Rabo Real Estate Finance: 100.000 woningen per jaar op korte termijn niet realistisch

De ambities van het kabinet om per jaar 100.000 nieuwe woningen te bouwen is volgens onderzoek van Rabo Real Estate Finance op korte termijn niet realistisch.

Meer nieuwbouw is nodig voor een meer evenwichtige woningmarkt, maar vanwege onder meer de lange doorlooptijd van nieuwbouwprojecten zijn deze aantallen volgens Rabo Real Estate Finance voorlopig nog niet haalbaar. Het bouwen van de woningen zelf is tijdrovend, ook gaat in de voorbereidende trajecten veel tijd zitten. 

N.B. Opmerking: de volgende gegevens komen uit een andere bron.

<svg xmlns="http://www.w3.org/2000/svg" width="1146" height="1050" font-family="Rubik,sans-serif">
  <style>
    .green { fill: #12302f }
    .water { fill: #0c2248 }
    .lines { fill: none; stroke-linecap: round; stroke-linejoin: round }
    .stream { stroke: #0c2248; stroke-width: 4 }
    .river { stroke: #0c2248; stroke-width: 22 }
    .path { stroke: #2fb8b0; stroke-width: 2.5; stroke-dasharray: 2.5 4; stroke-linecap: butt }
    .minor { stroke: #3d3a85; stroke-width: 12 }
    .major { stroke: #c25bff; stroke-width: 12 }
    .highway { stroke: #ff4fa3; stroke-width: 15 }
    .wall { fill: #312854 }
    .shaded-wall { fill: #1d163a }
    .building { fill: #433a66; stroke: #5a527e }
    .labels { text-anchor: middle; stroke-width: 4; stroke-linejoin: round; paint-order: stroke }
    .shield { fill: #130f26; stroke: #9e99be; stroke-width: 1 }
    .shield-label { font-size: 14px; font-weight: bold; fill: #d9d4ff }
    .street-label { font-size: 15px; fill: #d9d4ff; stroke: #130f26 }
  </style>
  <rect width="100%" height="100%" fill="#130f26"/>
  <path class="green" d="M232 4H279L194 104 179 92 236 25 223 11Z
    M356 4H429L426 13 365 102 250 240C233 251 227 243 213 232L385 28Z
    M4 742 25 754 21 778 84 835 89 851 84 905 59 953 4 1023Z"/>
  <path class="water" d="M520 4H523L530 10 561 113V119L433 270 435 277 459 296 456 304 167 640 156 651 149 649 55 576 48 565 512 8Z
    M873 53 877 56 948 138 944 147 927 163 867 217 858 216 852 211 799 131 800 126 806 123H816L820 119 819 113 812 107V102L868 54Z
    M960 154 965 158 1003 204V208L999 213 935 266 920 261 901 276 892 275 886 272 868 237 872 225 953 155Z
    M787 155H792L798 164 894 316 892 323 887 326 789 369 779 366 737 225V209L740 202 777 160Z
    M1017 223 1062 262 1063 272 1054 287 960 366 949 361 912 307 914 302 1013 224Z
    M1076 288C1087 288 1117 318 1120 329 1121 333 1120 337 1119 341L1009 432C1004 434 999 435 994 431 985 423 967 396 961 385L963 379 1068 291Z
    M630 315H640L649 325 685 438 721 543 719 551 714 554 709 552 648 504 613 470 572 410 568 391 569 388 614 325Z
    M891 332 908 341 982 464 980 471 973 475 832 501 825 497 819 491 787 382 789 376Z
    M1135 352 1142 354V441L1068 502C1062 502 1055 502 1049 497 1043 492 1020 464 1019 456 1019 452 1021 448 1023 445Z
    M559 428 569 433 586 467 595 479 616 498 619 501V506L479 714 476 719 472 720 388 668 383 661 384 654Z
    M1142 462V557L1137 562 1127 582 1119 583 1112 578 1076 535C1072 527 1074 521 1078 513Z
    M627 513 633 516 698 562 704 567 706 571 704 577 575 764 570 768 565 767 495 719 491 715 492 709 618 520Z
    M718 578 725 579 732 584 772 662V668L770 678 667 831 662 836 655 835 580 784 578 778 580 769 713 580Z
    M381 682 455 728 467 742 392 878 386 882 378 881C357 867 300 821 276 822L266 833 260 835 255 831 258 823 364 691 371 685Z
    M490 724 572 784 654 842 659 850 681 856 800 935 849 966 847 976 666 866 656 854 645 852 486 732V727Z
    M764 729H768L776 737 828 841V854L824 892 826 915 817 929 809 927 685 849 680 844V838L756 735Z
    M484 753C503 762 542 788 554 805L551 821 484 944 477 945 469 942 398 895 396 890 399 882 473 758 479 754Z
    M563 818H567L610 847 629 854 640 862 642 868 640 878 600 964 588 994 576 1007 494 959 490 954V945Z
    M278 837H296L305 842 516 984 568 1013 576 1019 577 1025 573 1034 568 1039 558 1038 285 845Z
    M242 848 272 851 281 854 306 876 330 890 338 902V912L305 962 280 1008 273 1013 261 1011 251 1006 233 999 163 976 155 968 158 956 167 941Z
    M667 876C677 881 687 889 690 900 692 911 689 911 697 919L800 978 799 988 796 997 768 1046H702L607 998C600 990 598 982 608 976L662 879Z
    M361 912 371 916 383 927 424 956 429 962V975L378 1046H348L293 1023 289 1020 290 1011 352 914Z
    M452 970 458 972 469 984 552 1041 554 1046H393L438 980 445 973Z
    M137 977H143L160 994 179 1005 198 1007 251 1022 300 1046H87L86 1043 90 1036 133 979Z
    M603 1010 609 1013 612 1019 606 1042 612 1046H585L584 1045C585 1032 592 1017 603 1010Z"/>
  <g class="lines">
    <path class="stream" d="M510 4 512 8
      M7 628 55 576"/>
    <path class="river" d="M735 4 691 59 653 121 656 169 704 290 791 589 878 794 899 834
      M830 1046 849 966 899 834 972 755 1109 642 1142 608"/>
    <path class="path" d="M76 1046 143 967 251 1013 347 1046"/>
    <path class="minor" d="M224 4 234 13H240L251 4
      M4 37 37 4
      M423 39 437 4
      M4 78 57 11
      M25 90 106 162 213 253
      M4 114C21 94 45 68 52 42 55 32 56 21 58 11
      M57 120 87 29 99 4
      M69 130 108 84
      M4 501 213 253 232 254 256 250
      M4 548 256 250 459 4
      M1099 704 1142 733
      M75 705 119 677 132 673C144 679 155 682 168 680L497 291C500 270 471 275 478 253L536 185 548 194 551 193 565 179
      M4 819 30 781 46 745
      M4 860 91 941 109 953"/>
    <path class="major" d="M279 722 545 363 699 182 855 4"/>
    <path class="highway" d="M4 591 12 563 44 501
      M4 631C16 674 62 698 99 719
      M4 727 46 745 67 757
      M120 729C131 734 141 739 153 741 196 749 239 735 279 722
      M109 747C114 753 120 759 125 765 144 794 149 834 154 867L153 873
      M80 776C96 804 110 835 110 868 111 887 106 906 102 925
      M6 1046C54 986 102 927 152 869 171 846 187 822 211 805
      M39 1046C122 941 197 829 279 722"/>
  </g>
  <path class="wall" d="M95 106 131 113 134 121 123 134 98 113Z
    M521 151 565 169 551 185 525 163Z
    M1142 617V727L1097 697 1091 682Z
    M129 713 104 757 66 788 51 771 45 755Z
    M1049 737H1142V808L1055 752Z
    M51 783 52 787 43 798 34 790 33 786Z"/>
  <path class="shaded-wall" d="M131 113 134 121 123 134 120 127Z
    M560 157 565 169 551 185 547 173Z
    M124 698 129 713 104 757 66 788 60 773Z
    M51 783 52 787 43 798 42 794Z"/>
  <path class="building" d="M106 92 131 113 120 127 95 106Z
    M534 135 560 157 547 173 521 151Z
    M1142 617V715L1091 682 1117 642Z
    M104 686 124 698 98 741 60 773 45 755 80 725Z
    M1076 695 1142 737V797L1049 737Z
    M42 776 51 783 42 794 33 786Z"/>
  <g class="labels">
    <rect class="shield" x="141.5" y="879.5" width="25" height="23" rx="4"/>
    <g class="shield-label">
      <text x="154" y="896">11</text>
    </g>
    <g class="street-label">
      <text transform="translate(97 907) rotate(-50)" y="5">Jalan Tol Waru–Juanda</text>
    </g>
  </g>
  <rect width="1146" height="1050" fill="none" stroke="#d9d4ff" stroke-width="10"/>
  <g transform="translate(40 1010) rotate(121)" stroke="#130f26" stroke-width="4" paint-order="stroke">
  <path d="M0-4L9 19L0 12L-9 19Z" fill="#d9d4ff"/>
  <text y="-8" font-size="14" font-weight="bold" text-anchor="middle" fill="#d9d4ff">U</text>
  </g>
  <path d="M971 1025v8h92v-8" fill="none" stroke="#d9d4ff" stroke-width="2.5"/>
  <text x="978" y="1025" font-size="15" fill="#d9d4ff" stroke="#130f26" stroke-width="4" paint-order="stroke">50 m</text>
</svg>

Volgens het onderzoek van  Rabo Real Estate Finance worden de ambities daarnaast bedreigd door capaciteitstekorten bij bouwers en gemeenten en door steeds veranderende regelgeving, voorschriften en bezwaarprocedures. Om een wezenlijke bijdrage te leveren aan het verkleinen van het woningtekort liggen er volgens kansen bij industrialisatie, transformatie, het bouwen van meer tijdelijke woningen en het beter benutten van de bestaande woningvoorraad . 

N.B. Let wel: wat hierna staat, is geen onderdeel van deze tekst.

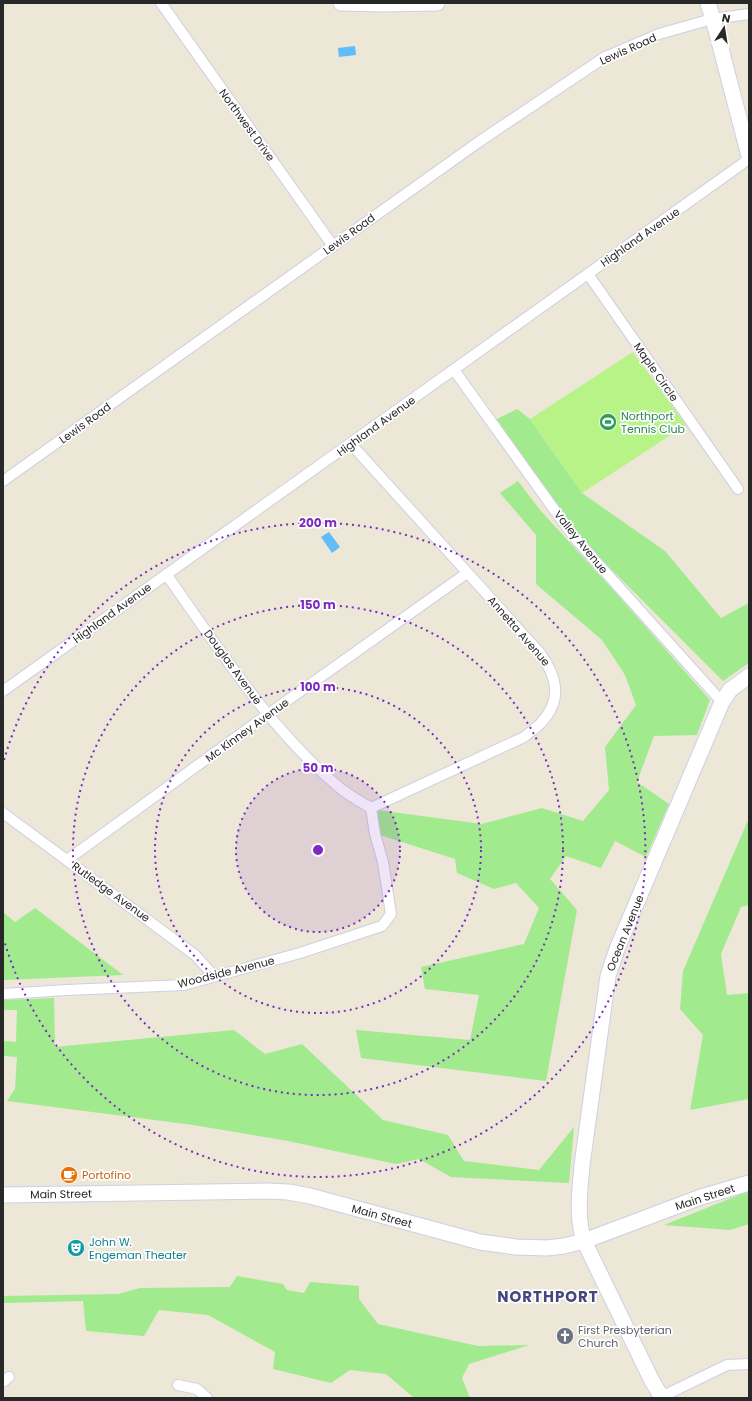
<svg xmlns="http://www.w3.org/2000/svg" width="752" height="1401" font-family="Poppins,sans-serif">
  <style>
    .green { fill: #a1ea8e }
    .pitch { fill: #b8f388 }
    .water { fill: #5fbdfb }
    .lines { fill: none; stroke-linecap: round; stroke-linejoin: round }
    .minor-casing { stroke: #cdcfe4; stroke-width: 12 }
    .secondary-casing { stroke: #cdcfe4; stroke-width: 17 }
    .minor { stroke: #fff; stroke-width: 10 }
    .secondary { stroke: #fff; stroke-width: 15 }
    .ring { fill: none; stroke: #7b2cbf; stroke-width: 2; stroke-dasharray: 2 4 }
    .labels { text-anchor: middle; stroke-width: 3.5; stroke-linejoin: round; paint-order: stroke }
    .street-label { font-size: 11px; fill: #282828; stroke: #fff }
    .leisure-label { font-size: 11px; fill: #27864d; stroke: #fff; text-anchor: start }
    .food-label { font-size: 11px; fill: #c56008; stroke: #fff; text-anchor: start }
    .culture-label { font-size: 11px; fill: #0d838f; stroke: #fff; text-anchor: start }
    .worship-label { font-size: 11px; fill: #5b616d; stroke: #fff; text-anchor: start }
    .district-label { font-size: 15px; font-weight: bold; letter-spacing: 1px; fill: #44477e; stroke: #fff }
    .centre { fill: #7b2cbf; stroke: #fff; stroke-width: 2 }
    .ring-label { font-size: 12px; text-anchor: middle; font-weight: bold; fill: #7b2cbf; stroke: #fff; stroke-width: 3.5; stroke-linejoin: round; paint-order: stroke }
  </style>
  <rect width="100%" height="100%" fill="#ede7d8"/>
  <!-- green -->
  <path class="green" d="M 517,409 L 530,419 L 582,493 L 665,551 L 721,618 L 749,603 L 749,663 L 723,681 L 575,533 L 495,420 Z
    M 518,481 L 540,510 L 615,592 L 710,700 L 697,735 L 654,736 L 637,782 L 669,804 L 646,857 L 615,841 L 601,868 L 566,856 L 550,879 L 577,910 L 546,1081 L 361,1058 L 356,1030 L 470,1040 L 479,995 L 425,989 L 421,967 L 524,944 L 539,908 L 516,883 L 494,889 L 457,873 L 455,859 L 380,835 L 377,810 L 482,824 L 542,808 L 583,821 L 609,790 L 605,747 L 636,705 L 625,675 L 602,640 L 536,584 L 536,535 L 500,493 Z
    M 749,818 L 749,905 L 741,907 L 721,954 L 727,995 L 749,993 L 749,1099 L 690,1110 L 703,1035 L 680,1009 L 683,971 Z
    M 35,908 L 123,975 L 3,980 L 3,912 L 15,922 Z
    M 54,998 L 55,1047 L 234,1030 L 265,1054 L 302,1044 L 383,1120 L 448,1135 L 464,1161 L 539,1170 L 574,1127 L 569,1183 L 451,1177 L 419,1159 L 396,1164 L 288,1141 L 193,1125 L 7,1101 L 15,1089 L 17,1057 L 3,1056 L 3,1041 L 16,1042 L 17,1010 L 3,1010 L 3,1000 Z
    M 749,1191 L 749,1224 L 730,1230 L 664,1225 Z
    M 237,1276 L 283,1284 L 287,1290 L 304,1293 L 310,1282 L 359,1286 L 359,1299 L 378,1324 L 478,1346 L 529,1345 L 469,1364 L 462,1378 L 470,1398 L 414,1398 L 386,1374 L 350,1370 L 331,1383 L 273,1369 L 275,1352 L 208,1315 L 159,1310 L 144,1336 L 86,1331 L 83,1301 L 3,1303 L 3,1296 L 118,1294 L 140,1288 L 230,1287 Z"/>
  <!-- pitch -->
  <path class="pitch" d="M 633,352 L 686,425 L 582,493 L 530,419 Z"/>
  <!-- water -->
  <path class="water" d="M 355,46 L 356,55 L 339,57 L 338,48 Z
    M 329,532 L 340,547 L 332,553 L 321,537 Z"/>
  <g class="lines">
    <defs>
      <path id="minor" d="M 161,3 L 333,246
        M 588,274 L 738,489
        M 454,370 L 574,537 L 722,702
        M 351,444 L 540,653 C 557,677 563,699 541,723 C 536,728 530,732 524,737 L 371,808
        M 3,481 L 480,141 L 605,57 L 659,34 L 712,19 L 749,14
        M 3,691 L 749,159
        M 3,813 L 195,955 L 214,976
        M 67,860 L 267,715 L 467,573
        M 3,994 L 67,990 L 184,985 L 300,953 L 382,926 L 391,914 L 383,862 L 375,834 L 371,808 C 361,802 350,796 340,788 C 269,729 219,648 166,574
        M 3,1382 L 9,1377
        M 178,1385 L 197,1389 L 207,1398
        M 661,1397 L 727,1365 L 749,1364"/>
      <path id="secondary" d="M 341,3 L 382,4 L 437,3
        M 708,3 L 716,30 L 749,156
        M 3,1195 L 268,1191 L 288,1192 L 310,1196 L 480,1242 L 516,1247 L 547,1248 L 564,1246 L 584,1241 L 701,1197 L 749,1183
        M 662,1398 L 651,1379 L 584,1241 C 576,1218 580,1189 582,1165 L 608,976 L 617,949 L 722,702 L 730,690 L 749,676"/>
    </defs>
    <!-- minor casing -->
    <use href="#minor" class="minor-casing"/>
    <!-- secondary casing -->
    <use href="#secondary" class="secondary-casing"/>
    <!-- minor -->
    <use href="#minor" class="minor"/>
    <!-- secondary -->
    <use href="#secondary" class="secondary"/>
  </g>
  <!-- distance rings -->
  <circle cx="318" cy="850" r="82" fill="#7b2cbf" fill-opacity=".12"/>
  <g class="ring">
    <circle cx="318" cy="850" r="82"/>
    <circle cx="318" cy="850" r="163"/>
    <circle cx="318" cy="850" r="245"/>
    <path d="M4 760A327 327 0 1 1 4 940"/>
  </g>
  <!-- icons -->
  <defs>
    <symbol id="stadium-disc" viewBox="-11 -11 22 22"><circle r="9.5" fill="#2e9e5b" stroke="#fff"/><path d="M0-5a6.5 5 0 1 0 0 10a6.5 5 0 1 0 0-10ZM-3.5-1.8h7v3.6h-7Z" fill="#fff"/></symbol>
    <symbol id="cafe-disc" viewBox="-11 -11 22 22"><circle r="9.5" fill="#e8710a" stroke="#fff"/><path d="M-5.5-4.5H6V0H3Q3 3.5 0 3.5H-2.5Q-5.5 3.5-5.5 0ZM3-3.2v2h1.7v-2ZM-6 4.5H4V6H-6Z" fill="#fff"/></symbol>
    <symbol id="theatre-disc" viewBox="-11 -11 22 22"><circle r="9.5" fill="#0f9aa8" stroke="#fff"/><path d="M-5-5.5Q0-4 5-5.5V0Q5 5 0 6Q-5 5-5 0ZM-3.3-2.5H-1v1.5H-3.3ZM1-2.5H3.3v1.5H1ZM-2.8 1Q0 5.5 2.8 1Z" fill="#fff"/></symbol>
    <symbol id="church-disc" viewBox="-11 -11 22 22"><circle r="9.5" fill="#6b7280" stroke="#fff"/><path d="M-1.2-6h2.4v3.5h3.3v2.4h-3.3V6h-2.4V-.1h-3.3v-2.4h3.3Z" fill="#fff"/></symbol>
  </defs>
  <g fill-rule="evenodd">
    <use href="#stadium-disc" x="598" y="412" width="20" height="20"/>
    <use href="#cafe-disc" x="59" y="1165" width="20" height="20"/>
    <use href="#theatre-disc" x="66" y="1238" width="20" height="20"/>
    <use href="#church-disc" x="555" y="1326" width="20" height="20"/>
  </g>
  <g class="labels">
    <!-- street labels -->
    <g class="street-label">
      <text transform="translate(628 49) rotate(-24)" y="4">Lewis Road</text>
      <text transform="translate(247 125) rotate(54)" y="4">Northwest Drive</text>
      <text transform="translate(349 234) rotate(-36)" y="4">Lewis Road</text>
      <text transform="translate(640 237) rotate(-35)" y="4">Highland Avenue</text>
      <text transform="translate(656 372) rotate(55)" y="4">Maple Circle</text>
      <text transform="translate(85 423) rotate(-36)" y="4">Lewis Road</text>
      <text transform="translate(376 426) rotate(-36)" y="4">Highland Avenue</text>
      <text transform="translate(581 542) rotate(51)" y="4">Valley Avenue</text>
      <text transform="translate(112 613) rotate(-36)" y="4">Highland Avenue</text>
      <text transform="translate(519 631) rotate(49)" y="4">Annetta Avenue</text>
      <text transform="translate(233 667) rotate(54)" y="4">Douglas Avenue</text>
      <text transform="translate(247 730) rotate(-36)" y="4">Mc Kinney Avenue</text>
      <text transform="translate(111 892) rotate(36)" y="4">Rutledge Avenue</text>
      <text transform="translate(625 933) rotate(-68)" y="4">Ocean Avenue</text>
      <text transform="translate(226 972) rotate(-14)" y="4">Woodside Avenue</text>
      <text transform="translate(61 1194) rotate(-1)" y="4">Main Street</text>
      <text transform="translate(705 1197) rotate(-18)" y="4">Main Street</text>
      <text transform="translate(382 1216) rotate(15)" y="4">Main Street</text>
    </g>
    <!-- leisure labels -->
    <g class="leisure-label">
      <text x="621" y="420">Northport<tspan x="621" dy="13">Tennis Club</tspan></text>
    </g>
    <!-- food labels -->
    <g class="food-label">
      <text x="82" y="1179">Portofino</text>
    </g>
    <!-- culture labels -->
    <g class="culture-label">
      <text x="89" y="1246">John W.<tspan x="89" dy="13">Engeman Theater</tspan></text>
    </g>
    <!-- worship labels -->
    <g class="worship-label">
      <text x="578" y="1334">First Presbyterian<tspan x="578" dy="13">Church</tspan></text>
    </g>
    <!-- district labels -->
    <g class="district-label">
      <text x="548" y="1302">NORTHPORT</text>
    </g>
  </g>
  <circle cx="318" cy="850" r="6" class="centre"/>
  <g class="ring-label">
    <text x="318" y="527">200 m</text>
    <text x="318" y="609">150 m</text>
    <text x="318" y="691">100 m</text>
    <text x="318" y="772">50 m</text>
  </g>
  <!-- border -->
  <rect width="752" height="1401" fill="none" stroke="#282828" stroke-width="8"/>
  <!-- north arrow -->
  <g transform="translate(724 28) rotate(12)" stroke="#ffffff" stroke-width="3" paint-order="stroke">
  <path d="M0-3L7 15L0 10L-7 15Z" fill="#282828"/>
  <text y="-6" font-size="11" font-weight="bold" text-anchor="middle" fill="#282828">N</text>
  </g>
</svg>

Analisten Sandra Koenraadt en Hans-Hugo Smit: “Het is goed dat het kabinet de lat hoog legt met haar ambitie en een minister voor Volkshuisvesting herintroduceert. Deze minister kan regie nemen en prestatieafspraken maken over regionale woningbouwplannen en deze prioriteren. Extra geld dat in het regeerakkoord is vrijgemaakt kan bijdragen aan het versnellen van ruimtelijke procedures, bijvoorbeeld door te investeren in (tijdelijke) capaciteit van gespecialiseerde medewerkers op gemeentelijk of provinciaal niveau en door het aanvullen van onrendabele toppen. Maar ondanks deze extra inspanningen ligt het doel van 100.000 woningen per jaar nog buiten bereik.”

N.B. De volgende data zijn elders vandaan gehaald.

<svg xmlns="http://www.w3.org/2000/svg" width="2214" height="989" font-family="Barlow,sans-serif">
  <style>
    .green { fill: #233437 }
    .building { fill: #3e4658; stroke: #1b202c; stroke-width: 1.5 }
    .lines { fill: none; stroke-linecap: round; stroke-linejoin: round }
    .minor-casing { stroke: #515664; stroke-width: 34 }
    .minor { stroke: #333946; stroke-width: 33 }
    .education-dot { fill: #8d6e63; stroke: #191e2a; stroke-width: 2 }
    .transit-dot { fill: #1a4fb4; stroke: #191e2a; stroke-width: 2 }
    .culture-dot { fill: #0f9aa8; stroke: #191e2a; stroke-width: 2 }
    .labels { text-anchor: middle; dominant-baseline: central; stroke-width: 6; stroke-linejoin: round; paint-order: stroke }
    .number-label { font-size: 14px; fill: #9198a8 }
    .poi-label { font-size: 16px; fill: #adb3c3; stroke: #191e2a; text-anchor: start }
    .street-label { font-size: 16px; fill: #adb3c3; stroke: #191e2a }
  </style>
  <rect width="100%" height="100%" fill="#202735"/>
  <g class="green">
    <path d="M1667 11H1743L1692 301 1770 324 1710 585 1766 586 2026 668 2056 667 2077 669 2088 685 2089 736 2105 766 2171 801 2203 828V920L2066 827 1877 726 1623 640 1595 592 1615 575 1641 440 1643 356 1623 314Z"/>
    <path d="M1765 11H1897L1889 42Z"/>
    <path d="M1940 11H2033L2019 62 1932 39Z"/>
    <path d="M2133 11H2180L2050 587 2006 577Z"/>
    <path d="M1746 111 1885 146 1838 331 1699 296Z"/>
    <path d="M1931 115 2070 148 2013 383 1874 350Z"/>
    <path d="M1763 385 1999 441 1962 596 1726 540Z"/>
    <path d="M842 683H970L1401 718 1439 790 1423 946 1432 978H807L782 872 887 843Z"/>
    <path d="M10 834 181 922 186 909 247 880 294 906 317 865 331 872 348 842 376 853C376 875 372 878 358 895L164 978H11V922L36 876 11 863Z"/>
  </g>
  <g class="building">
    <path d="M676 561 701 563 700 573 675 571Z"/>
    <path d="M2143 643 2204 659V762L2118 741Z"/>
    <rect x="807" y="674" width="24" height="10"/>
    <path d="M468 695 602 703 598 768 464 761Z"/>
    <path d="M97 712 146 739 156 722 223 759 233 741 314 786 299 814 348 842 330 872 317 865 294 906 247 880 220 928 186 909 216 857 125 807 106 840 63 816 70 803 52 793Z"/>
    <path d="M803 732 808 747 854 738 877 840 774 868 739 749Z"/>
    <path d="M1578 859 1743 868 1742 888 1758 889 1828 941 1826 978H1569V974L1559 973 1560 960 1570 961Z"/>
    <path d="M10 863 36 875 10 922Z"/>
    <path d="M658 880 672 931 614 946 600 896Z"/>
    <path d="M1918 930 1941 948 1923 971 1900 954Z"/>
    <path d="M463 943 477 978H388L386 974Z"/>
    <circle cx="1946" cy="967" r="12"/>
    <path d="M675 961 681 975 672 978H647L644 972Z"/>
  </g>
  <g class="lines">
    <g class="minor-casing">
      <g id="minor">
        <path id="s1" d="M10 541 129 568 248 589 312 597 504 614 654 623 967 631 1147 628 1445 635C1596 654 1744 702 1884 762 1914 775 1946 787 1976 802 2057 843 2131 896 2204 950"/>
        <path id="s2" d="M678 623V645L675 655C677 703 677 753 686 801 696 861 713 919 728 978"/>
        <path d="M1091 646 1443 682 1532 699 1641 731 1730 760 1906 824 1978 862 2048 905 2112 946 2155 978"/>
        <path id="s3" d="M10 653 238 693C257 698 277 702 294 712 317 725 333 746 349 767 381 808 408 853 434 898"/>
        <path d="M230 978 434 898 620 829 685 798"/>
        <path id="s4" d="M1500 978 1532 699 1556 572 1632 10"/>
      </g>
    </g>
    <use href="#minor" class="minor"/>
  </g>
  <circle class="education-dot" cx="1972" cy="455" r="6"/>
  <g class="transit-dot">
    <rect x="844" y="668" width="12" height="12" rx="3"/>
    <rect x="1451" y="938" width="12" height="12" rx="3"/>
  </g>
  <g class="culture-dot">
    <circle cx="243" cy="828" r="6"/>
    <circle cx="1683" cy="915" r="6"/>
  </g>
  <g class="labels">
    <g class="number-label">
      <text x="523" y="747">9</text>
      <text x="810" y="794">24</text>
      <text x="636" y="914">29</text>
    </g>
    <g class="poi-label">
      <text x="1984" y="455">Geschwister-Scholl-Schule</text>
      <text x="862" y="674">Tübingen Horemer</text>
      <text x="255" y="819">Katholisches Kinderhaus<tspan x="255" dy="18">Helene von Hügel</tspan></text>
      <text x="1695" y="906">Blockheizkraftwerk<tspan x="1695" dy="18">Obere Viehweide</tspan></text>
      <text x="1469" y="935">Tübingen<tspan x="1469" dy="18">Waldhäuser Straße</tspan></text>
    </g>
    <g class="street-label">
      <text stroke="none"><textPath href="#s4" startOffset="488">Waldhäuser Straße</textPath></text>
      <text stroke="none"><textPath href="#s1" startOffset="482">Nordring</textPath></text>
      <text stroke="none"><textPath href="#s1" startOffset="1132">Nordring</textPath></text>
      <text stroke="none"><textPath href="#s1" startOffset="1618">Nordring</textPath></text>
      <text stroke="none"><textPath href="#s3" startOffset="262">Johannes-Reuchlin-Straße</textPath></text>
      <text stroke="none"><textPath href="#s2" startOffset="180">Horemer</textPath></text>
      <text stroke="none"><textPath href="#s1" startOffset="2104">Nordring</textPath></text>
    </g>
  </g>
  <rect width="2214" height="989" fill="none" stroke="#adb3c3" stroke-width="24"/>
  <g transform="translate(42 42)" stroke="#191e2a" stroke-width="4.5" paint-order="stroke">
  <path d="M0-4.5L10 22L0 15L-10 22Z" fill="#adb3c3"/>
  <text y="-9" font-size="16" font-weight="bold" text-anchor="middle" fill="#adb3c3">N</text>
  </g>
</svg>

Om de woningbouwproductie verder op te voeren zou er volgens Rabo Real Estate Finance meer aandacht moeten zijn voor prefabricage, transformatie en tijdelijke woningen. Tijdelijke woningen hebben twee voordelen, waardoor ze veel sneller klaar kunnen staan. Er gelden minder ingewikkelde en tijdrovende procedures, waardoor de bouw sneller kan starten. Zo is een woonbestemming niet noodzakelijk en hoeven woningen niet altijd aan het bouwbesluit te voldoen. Ook is de bouwtijd voor tijdelijke woningen een stuk korter. Het gaat immers vaak om modulaire prefabwoningen die te verplaatsen zijn. De ‘tijdelijke route’ biedt dus veel wettelijke mogelijkheden om veel sneller meer woningen te bouwen. Volwaardige woningen, die een leven lang meegaan, maar die misschien wel 1 of 2 keer van locatie zullen veranderen.  

Verder kunnen ook bestaande woningen beter benut worden. Koenraadt en Smit: “Waar naast transformatie meer aandacht voor zou moeten zijn, is hoe we slimmer omgaan met de bestaande woningvoorraad. Wanneer we stimuleren dat meer mensen gaan samenwonen, zijn er minder woningen nodig voor hetzelfde aantal mensen. Fiscaal wordt samenwonen echter vaak ontmoedigd. Zo worden alleenstaande 65-plussers gekort op hun AOW wanneer ze gaan samenwonen. Ook thuiswonende meerderjarige kinderen hebben invloed op de hoogte van uitkeringen en toeslagen.  Door slimmer om te gaan met de bestaande woningvoorraad, is wellicht minder nieuwbouw noodzakelijk. Dan halen we misschien de 100.000 niet, door het beter benutten van bestaande ruimte is dat dan ook niet nodig.”